Guevara got an early start as a pharmacy technician in high school. He learned the ins and outs of DME at that company, working his way up through the ranks there and eventually taking on responsibility for all the administration and billing on the DME side and helping grow the company from three locations to 17. He also built a hospice DME division while there.
“I grew to love the industry,” he said. “I knew it before they increased documentation requirements and decreased reimbursement rates. A lot of people jumped ship. I actually stayed because it was something that I knew, and I ended up becoming a compliance officer just because I was passionate about everything in the company.”
He later served as a consultant to the industry, during which time he helped United Healthcare build out its services and reimbursement policies for durable medical equipment.
Currently, Guevara is serving as vice chairman for the Board of Certification and Accreditation (BOC). He also was recently promoted to vice president of revenue cycle and market access at Abilitech Medical, which focuses on assistive devices that allow individuals with upper limb impairment (such as muscular dystrophy and Parkinson’s) to live more independent lives.
He landed there after the founder of Abilitech, Angie Conley, reached out to the chairman of the BOC board looking for a job candidate who was knowledgeable about billing practices in powered orthotics.
“He said, ‘Oh, you need to talk to Abel,’” Guevara said. “Angie is a very committed and passionate individual.

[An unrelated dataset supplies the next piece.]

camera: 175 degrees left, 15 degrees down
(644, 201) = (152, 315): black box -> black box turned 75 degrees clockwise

She somehow recruited me to come and work for her.”
In addition to his work with Abilitech and BOC, Guevara is also pursuing a Ph.D. in health care administration from the Medical University of South Carolina with plans to graduate this December.

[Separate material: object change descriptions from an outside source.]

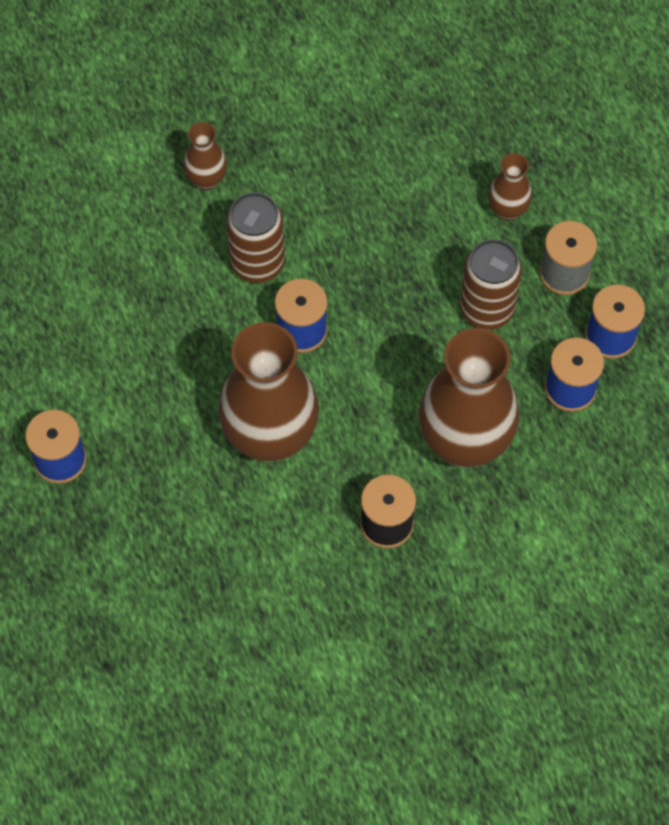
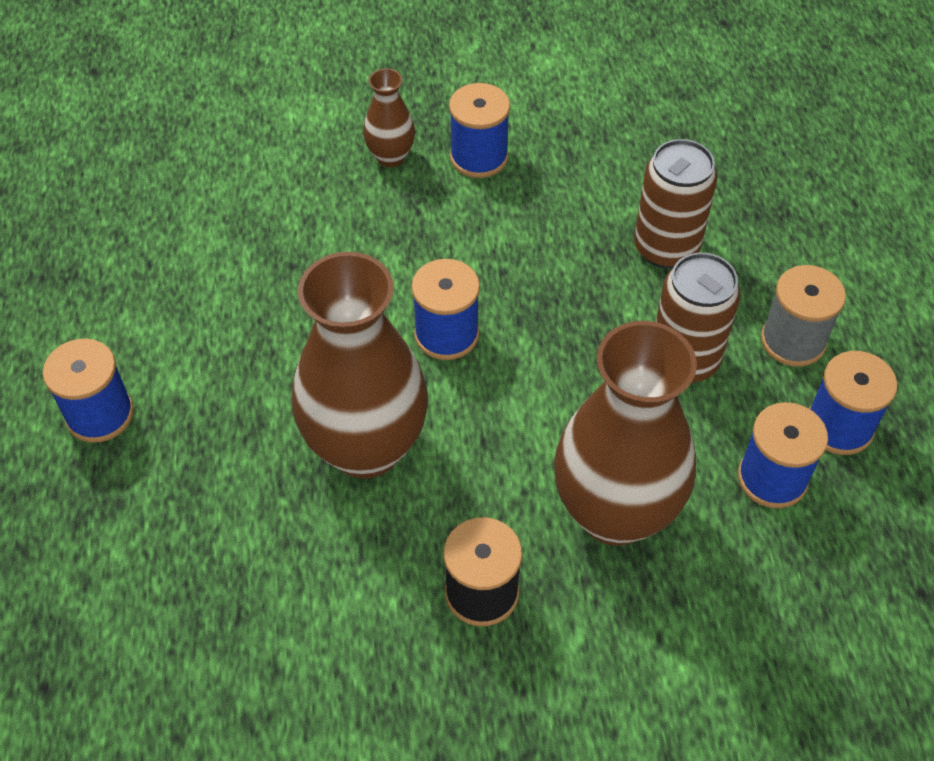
camera: 15 degrees right, 10 degrees down
(257, 263) = (418, 252): brown can -> brown can (666, 248)
(279, 163) = (479, 157): none -> blue spool
(507, 210) = (736, 258): brown vase -> none

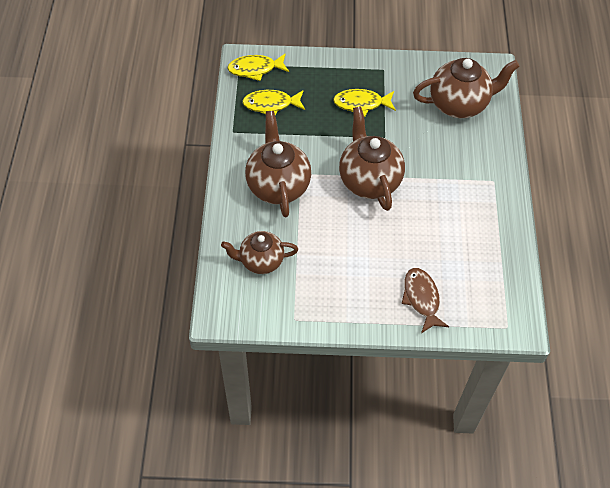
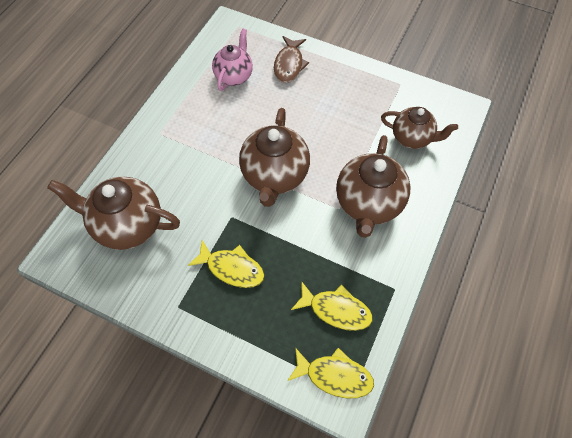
camera: 155 degrees left, 5 degrees up
(468, 263) = (234, 76): none -> pink teapot

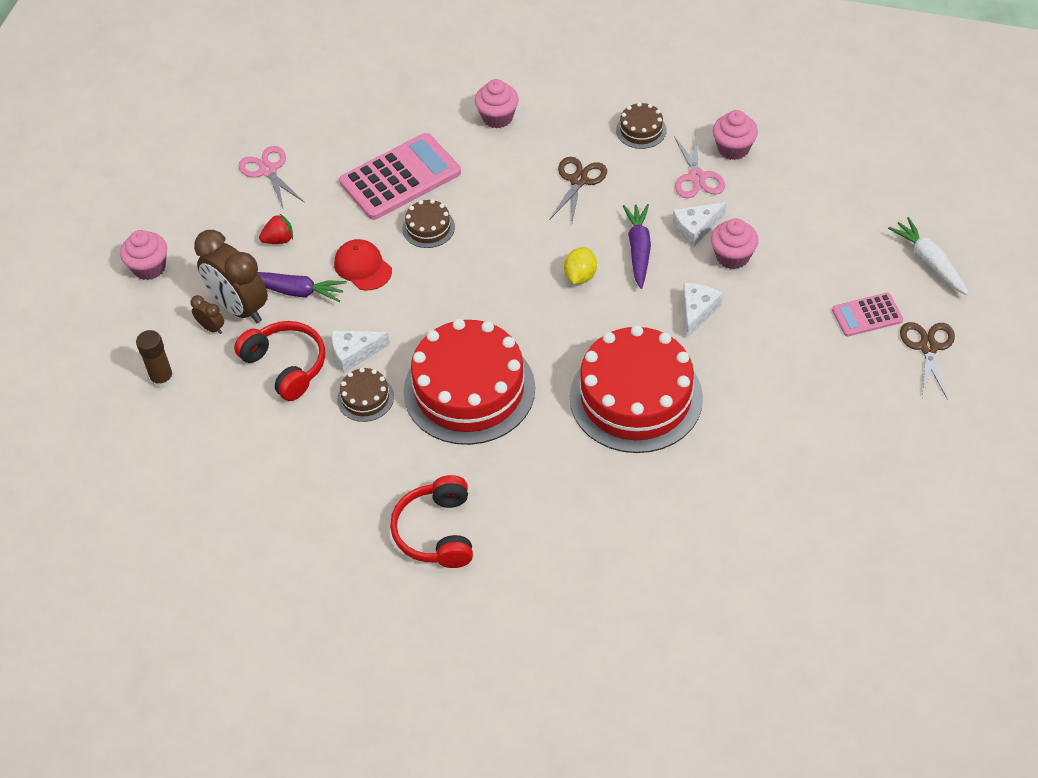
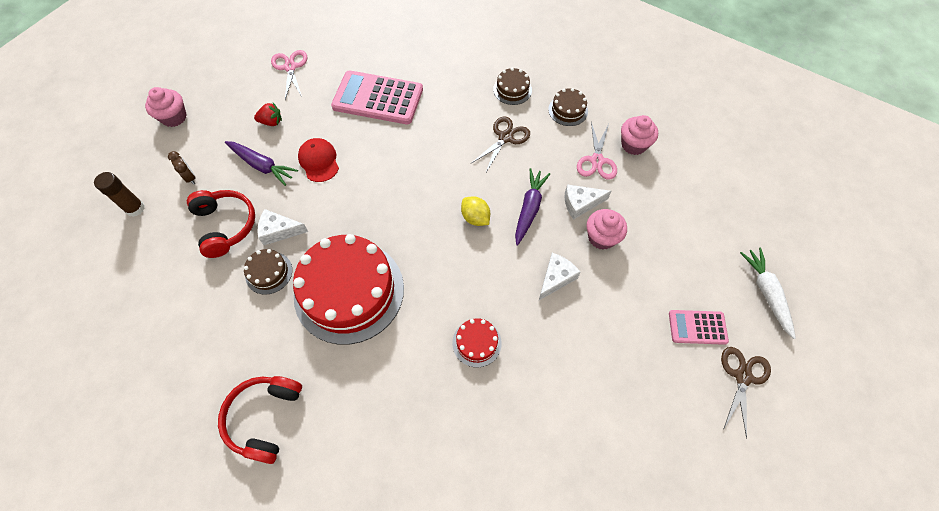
camera: 15 degrees right, 10 degrees up
(239, 308) = (217, 167): brown clock -> none
(400, 177) = (378, 98): pink calculator -> pink calculator turned 150 degrees counterclockwise
(428, 228) = (380, 143): brown cake -> brown cake (512, 90)
(497, 117) = (466, 71): pink cupcake -> none
(580, 276) = (475, 218): yellow lemon -> yellow lemon turned 75 degrees counterclockwise
(636, 397) = (476, 343): red cake -> red cake, size x0.43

If that’s not enough to keep him busy, he also takes time to serve his community. He has been active with the central Texas branches of the ALS Foundation and the Muscular Dystrophy Association for about eight years. And he was recognized by his alma mater as a distinguished alumnus for all his work he has done for health care.
“I come from a background of complex mobility, and so that’s where I learned that there are a ton of people that need help and there are a ton of people that still cannot get access to the equipment they need,” he said.
The reimbursement process for complex rehab power chairs can be daunting, and not all clinicians understand the process, he said.
“Some of our patients give up,” when it comes to getting their equipment paid for by insurance, Guevara said.
So, beyond assisting with fundraising and awareness efforts, Guevara uses his love of compliance to help people understand what they are and aren’t eligible for with their insurance, to find alternate payment sources, to educate clinicians on billing and to ensure this patient population has a voice.
A typical day for Guevara is spent digging through piles of medical records and insurance forms looking for nuggets of information on a patient’s condition that can lead to getting prior authorization for a device. He usually spends his afternoons on advocacy work, meeting with people to help them better understand the industry.
“It’s understanding how I can find an alternate route to the ‘yes’ from payers,” he said. “Usually a ‘no’ is just them wanting more information, and yes, it’s annoying, but if we just push through, we will get there.”